→ **What is needed**
Using the listing, work out the number of lines where "blob" shows up, and answer with that number alone.

Start of Extracted information

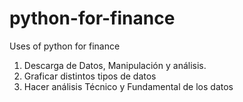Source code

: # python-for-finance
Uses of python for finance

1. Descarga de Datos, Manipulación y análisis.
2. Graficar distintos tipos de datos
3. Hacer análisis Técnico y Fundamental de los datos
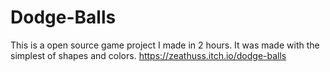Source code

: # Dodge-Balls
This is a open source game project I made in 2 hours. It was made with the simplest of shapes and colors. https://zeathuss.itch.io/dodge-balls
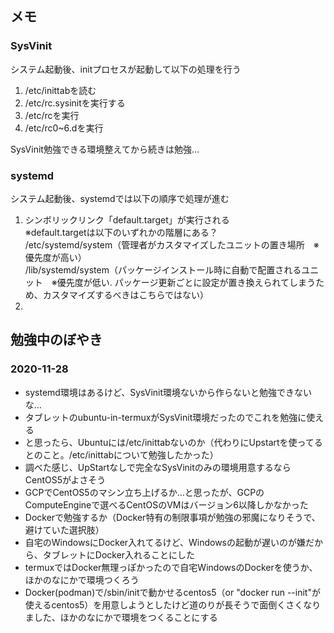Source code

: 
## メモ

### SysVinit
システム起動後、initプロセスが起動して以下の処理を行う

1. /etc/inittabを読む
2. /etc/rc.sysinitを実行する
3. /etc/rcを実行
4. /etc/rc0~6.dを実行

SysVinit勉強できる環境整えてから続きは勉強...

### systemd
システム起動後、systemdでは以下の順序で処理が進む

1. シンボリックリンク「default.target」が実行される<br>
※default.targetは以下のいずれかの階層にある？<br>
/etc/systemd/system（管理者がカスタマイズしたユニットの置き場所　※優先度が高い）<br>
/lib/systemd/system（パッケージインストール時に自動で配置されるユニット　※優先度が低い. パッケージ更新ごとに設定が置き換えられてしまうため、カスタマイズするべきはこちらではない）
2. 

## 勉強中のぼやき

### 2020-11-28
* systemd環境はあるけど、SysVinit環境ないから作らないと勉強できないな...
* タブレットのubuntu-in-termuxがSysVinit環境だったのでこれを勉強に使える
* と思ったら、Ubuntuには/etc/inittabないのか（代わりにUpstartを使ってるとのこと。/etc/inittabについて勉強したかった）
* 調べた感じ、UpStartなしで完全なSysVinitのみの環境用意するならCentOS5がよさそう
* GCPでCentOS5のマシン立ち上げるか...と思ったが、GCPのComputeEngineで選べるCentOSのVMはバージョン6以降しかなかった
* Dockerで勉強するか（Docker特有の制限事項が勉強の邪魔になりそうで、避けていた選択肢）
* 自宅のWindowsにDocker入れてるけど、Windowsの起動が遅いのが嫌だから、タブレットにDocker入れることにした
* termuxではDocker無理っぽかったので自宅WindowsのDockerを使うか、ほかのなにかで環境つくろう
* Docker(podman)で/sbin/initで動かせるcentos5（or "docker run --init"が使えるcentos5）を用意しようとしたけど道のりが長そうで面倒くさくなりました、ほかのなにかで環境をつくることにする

End of Extracted information
Start of Extracted information

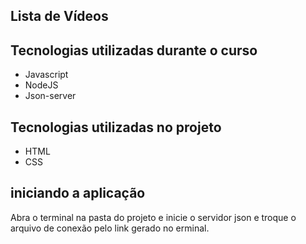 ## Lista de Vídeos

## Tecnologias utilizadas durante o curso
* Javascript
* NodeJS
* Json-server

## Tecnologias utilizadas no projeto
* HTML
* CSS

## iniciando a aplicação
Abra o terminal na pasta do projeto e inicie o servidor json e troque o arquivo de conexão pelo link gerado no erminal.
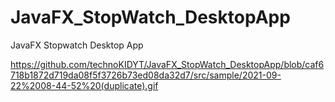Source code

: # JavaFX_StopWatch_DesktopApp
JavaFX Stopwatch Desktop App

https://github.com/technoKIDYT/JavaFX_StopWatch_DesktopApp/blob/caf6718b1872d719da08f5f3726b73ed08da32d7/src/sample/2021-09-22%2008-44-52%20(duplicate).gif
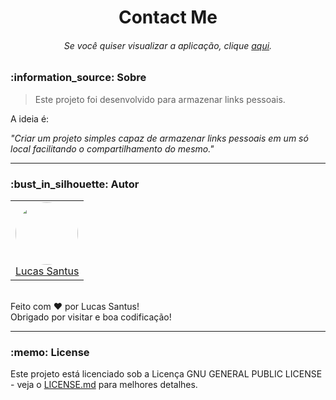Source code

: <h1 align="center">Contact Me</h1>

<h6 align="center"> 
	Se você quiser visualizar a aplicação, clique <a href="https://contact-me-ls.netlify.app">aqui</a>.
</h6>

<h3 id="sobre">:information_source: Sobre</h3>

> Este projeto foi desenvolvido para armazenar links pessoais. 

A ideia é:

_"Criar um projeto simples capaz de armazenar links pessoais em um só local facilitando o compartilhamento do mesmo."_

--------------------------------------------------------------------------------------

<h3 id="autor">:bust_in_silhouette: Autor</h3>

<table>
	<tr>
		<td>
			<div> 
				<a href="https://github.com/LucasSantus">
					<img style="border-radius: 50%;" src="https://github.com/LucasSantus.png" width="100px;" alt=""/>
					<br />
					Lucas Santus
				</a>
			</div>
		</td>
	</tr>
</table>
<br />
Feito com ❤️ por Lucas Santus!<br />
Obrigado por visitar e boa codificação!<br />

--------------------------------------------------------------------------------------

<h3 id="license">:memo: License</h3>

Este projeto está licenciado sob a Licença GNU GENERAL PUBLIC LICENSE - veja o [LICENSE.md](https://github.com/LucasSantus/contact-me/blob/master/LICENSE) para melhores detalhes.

End of Extracted information

→ **Problem solution**
2